-- PROBLEM --
Reproduce the lines of the material verbatim, starting with the line containing "С 11 по 13 сентября" and continuing through the line containing "Sin existencias". Omit the pictures from your answer.

-- DATA PROVIDED --
_ _ _ _ _ _ _

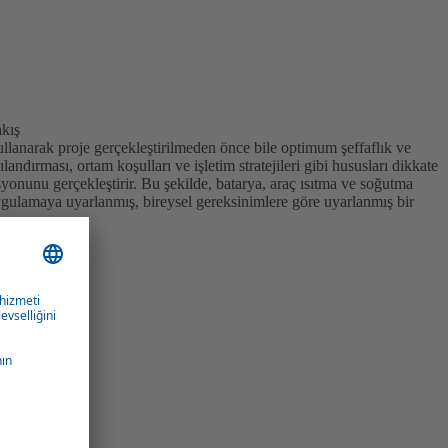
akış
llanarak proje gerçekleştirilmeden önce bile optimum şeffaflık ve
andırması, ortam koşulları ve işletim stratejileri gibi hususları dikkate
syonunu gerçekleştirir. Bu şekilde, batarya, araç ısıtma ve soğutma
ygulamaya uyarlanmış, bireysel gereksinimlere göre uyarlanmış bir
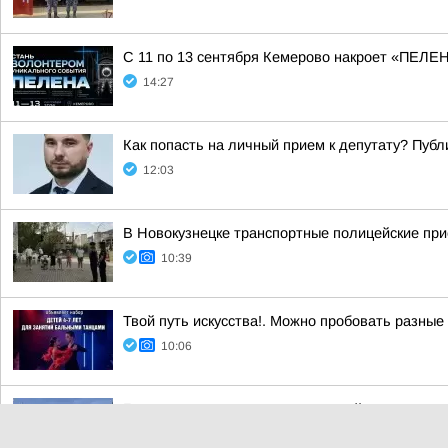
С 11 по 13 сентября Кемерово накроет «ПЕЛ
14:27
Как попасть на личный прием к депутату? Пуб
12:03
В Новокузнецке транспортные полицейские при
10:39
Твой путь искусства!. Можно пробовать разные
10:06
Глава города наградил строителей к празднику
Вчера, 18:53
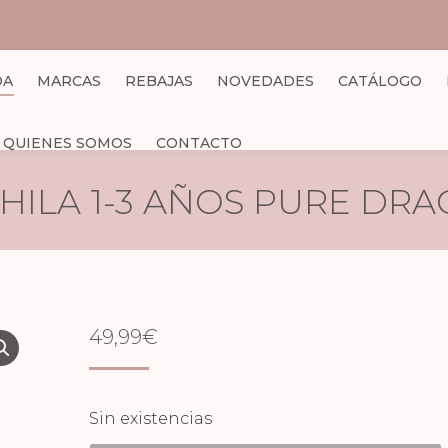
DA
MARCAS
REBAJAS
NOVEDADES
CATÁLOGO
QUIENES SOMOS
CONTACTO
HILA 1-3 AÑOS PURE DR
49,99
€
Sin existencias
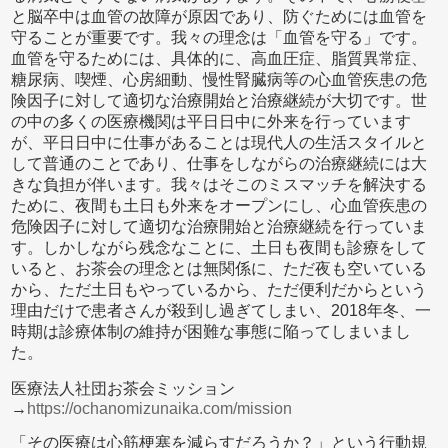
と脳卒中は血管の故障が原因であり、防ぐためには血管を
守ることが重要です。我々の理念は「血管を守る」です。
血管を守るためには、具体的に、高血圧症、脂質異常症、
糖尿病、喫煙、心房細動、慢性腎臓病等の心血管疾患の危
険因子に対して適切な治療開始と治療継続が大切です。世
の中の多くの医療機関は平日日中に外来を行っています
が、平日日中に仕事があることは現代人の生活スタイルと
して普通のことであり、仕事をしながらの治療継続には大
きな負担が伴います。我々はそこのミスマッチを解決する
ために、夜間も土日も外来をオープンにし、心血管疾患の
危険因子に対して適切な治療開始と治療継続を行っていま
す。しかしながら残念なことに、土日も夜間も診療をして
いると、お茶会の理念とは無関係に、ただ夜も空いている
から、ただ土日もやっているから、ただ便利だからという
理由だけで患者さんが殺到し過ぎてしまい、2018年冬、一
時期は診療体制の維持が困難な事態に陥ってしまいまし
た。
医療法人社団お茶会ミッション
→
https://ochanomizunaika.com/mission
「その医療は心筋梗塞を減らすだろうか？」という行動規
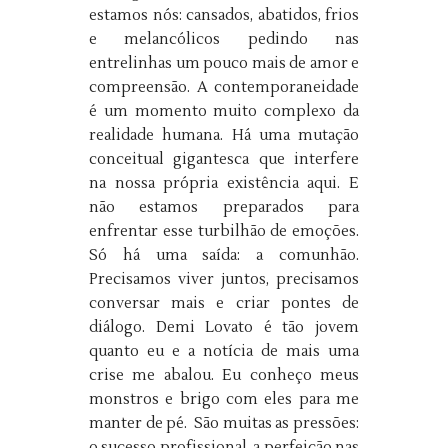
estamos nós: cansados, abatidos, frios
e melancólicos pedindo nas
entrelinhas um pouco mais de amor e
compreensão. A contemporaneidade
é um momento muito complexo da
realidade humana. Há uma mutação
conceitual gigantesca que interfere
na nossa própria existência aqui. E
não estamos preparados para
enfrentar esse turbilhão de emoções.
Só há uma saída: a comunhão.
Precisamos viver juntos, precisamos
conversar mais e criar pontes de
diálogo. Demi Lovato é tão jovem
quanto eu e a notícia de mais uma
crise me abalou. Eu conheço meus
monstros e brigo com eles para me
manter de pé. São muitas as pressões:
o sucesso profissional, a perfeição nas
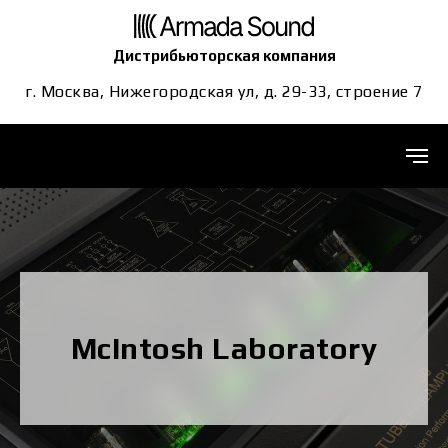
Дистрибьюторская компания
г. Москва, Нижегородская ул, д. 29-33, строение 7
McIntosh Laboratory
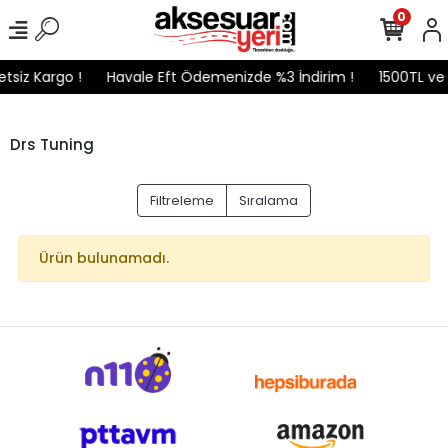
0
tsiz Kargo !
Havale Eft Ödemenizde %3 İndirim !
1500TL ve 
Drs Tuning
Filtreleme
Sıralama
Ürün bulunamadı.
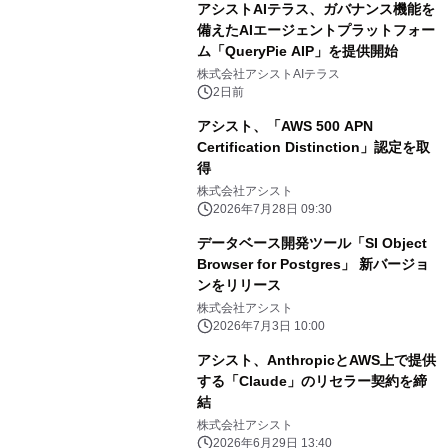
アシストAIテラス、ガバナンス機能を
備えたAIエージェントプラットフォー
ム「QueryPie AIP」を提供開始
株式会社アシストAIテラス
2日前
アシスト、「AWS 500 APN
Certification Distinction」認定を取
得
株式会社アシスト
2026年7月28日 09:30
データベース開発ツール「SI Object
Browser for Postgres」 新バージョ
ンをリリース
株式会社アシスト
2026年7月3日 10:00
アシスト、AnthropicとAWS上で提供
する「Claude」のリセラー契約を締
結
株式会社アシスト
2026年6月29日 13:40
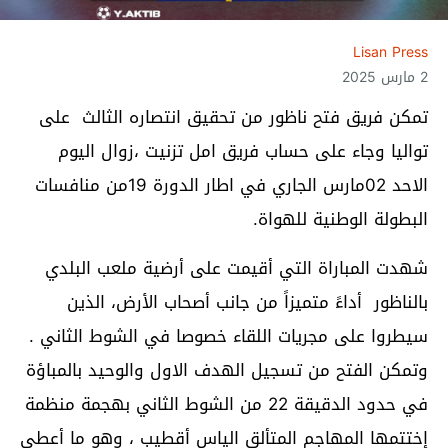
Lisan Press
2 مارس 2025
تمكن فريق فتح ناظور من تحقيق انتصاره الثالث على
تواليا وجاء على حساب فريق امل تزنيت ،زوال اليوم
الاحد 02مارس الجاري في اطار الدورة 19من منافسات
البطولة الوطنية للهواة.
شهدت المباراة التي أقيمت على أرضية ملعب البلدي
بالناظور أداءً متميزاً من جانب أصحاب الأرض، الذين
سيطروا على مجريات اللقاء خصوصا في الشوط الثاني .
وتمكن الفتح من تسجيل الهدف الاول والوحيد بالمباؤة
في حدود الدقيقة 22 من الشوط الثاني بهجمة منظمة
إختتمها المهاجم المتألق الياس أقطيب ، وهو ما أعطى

_ _ _ _ _ _ _

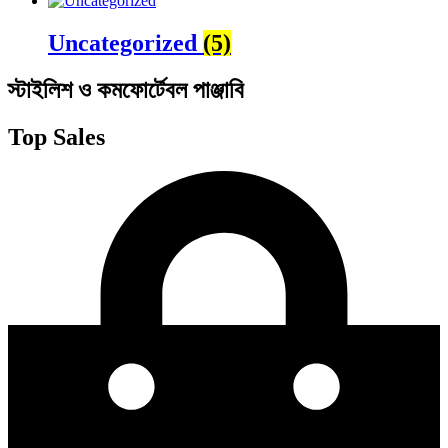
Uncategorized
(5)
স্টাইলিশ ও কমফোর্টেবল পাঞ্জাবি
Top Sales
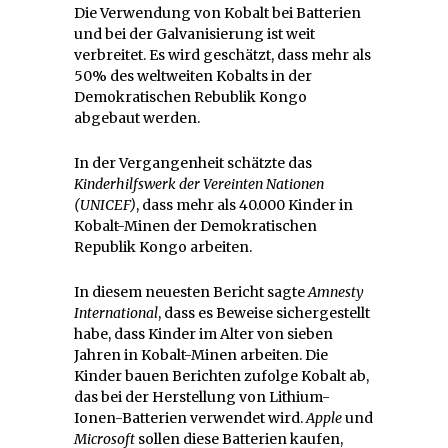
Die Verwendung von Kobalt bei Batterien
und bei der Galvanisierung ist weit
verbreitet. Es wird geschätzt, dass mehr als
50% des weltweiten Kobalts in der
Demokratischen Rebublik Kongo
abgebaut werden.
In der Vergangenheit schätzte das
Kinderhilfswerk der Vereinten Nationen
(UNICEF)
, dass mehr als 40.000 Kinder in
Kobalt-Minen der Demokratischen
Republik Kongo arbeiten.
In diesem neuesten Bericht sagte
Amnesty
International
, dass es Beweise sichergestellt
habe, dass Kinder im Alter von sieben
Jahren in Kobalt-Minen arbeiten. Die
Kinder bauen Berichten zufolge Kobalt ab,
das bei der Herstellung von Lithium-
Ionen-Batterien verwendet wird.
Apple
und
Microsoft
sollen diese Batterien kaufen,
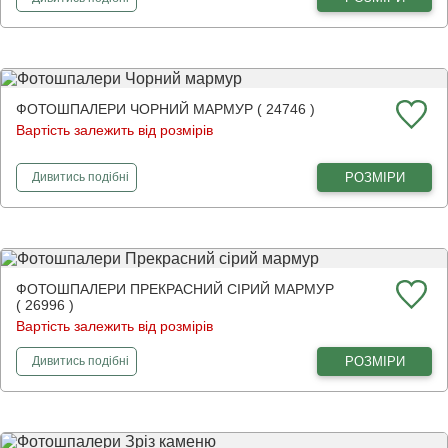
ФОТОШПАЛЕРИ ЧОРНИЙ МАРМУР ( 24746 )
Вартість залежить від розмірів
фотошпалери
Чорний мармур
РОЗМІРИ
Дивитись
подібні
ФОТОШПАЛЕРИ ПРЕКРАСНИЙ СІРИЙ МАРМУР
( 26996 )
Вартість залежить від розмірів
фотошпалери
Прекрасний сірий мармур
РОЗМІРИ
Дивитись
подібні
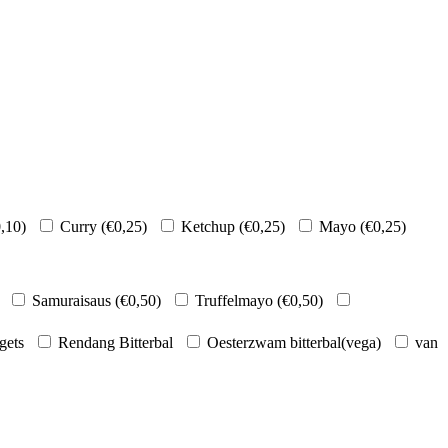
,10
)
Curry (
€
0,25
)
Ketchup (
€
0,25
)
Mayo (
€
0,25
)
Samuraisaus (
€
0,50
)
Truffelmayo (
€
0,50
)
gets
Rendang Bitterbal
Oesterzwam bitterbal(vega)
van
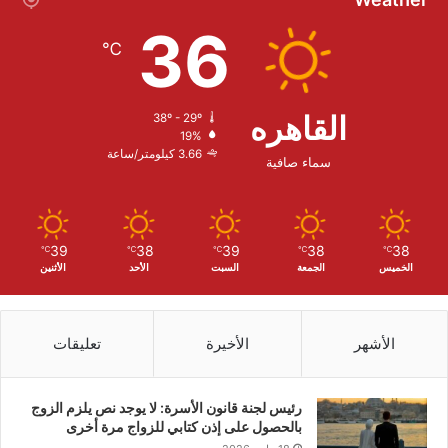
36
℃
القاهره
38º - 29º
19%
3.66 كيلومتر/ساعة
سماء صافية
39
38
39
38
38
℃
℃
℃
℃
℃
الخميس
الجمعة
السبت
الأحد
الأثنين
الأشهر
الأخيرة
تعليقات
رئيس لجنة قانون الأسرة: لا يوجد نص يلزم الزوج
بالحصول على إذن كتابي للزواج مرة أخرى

_ _ _ _ _ _ _

-- EXERCISE RESPONSE --
С 11 по 13 сентября Кемерово накроет «ПЕЛ
14:27
Как попасть на личный прием к депутату? Пуб
12:03
В Новокузнецке транспортные полицейские при
10:39
Твой путь искусства!. Можно пробовать разные
10:06
Глава города наградил строителей к празднику
Вчера, 18:53
DA
MARCAS
REBAJAS
NOVEDADES
CATÁLOGO
QUIENES SOMOS
CONTACTO
HILA 1-3 AÑOS PURE DR
49,99
€
Sin existencias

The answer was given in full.